▶ Prompt 1:
In the newspaper piece about two wartime books below, rewrite the paragraph beginning "When I was a student in high school" as a short bulleted list that keeps its main facts.
▶ Prompt 2:
According to the newspaper piece about two wartime books below, where did the writer find the paperback copy of The Age of Reason?
▶ Prompt 3:
Carry the newspaper piece about two wartime books below forward from its final sentence, keeping the same first-person voice.

▶ Passage to read:
((
From the Charleston Gazette, December 12, 2015
During World War II, I read two books that changed my life. On a flight from Casablanca to Algiers I discovered in the seat I occupied a paperback edition of Pickwick Papers by Charles Dickens (1812-1870) and in a tent cot near Caserta, Italy, I discovered a paperback edition of The Age of Reason by Thomas Paine (1737-1809).
The former introduced me to the works of Dickens and the latter introduced me to secularism or atheism. I read them and I was never the same again.
Reading Pickwick Papers led me to read many of Dickens’ books including Oliver Twist, an indictment of England’s treatment of children; David Copperfield, an autobiographical novel; Bleak House, an expose of political corruption and court delay; Hard Times, a scathing social criticism of his day including the educational system; A Tale of Two Cities, a novel whose background is the French Revolution; Great Expectations, considered by some to be his greatest; and of course, A Christmas Carol.
I read more than this list and got an education in the ills of society in England in the 19th Century as revealed by a host of characters created by Dickens.
When I was a student in high school, I was taught that Thomas Paine was an American patriot along with Washington, Jefferson, Franklin and others. But as an adult I discovered that Paine had suffered severely after the publication of The Rights of Man and The Age of Reason, works that led to his being outlawed as an atheist. In England he was tried for treason in absentia and for some seditious passages in The Rights of Man. He died in the U.S. amid poverty and calumny, denounced as a radical, a drunkard and an atheist, and was denied burial in consecrated ground. His remains were lost after being taken to England for reburial.
I have had the good fortune for a friend to send to me a book titled “When Books Went To War: The Stories That Helped Us Win World War II” by Molly Guptill Manning.
))
▶ Supplied information:
((
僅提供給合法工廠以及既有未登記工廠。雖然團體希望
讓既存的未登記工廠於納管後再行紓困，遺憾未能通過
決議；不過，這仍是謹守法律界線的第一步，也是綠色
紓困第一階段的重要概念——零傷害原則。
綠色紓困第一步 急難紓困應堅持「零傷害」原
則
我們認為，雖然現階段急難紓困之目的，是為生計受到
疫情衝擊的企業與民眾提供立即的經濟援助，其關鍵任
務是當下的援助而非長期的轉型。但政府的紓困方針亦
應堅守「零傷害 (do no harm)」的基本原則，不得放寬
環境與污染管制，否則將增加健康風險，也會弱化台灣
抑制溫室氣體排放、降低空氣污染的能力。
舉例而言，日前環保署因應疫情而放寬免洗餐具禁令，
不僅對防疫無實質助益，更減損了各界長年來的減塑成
))
((
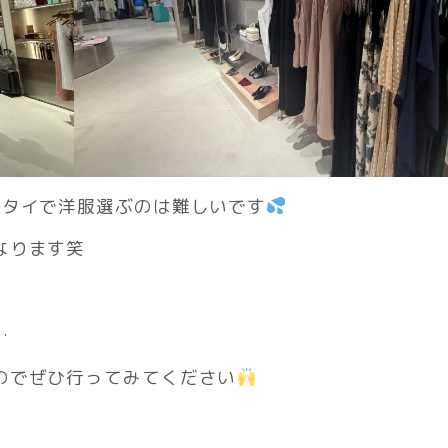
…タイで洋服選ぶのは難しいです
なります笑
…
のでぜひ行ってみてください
))
▶ Response 1:
- In high school I was taught that Thomas Paine was an American patriot, along with Washington, Jefferson, Franklin and others.
- As an adult I learned that Paine suffered severely after publishing The Rights of Man and The Age of Reason, which led to his being outlawed as an atheist.
- In England he was tried in absentia for treason and for seditious passages in The Rights of Man.
- He died in the U.S. in poverty and calumny. He was denounced as a radical, a drunkard and an atheist, and he was denied burial in consecrated ground.
- His remains were lost after being taken to England for reburial.

▶ Response 2:
In a tent cot near Caserta, Italy.

▶ Response 3:
The following is a precis from the back cover. “When America entered World War II, we faced an enemy that had banned and burned over 100 million books. Outraged librarians launched a campaign to send donated books to American troops. Then the War Department joined the publishing industry in an extraordinary program: 120 million copies comprised of 1,200 different titles printed in small, lightweight paperbacks suitable to carry in pockets and rucksacks. Beloved by the troops and still fondly remembered today, theirs is an inspiring story for history buffs and book lovers alike.”
The story of the book war is interwoven with the actual war from its beginning in 1933 with a book burning in Germany until May 7, 1945 when Germany capitulated and surrendered unconditionally at Rheims, France. Hitler, hidden in an underground facility, committed suicide.
I was there consciously, at times in acute agony and at times in hopeful bliss, from 1933 when I was 12 years old until December 12, 1945, when I was discharged at Fort George E. Meade, Maryland.
On Sunday, December 7, 1941, I was living at 1904 Washington St. E. in Charleston. On that day I had walked to a local theatre to see, I believe, Wuthering Heights. On my way home I met a school mate who informed me that Japan had bombed Pearl Harbor.
Where is Pearl Harbor? And what does this mean for my future?
I went home and began to listen to the radio. I wasn’t far from the radio for the next three days. I learned that America was at war with Japan, Germany and Italy. I listened to President Roosevelt’s Infamy Speech. I concluded that war was to be the occupation of my generation for the indefinite future.
So on December 10 I went to the local recruiting office and signed up. I was transported by the New York Central Railway to Columbus, Ohio, where I was sworn in on December 12, 1941. Thus I was keenly aware of the history being made from from December 12, 1941 until December 12, 1945. I also remember all the events leading up to Pearl Harbor.
I recall September 1, 1939, when the Nazis invaded Poland in a lightning and devastating attack and when Poland was divided between Germany and Russia. I recall that France and Britain declared war on Germany. I remember the long lull that succeeded the dismemberment of Poland.
Then came the sudden actions of the German Wehrmacht: the invasion and submission of Denmark and Norway. Germany was securing its right flank in preparation of its strike against France. Thus Germany continued to invade and defeat the Netherlands and Belgium, thus avoided the Maginot defenses and broke through Sedan into France, allowing the Germans to pin the British between their forces and the English Channel at Dunkirk.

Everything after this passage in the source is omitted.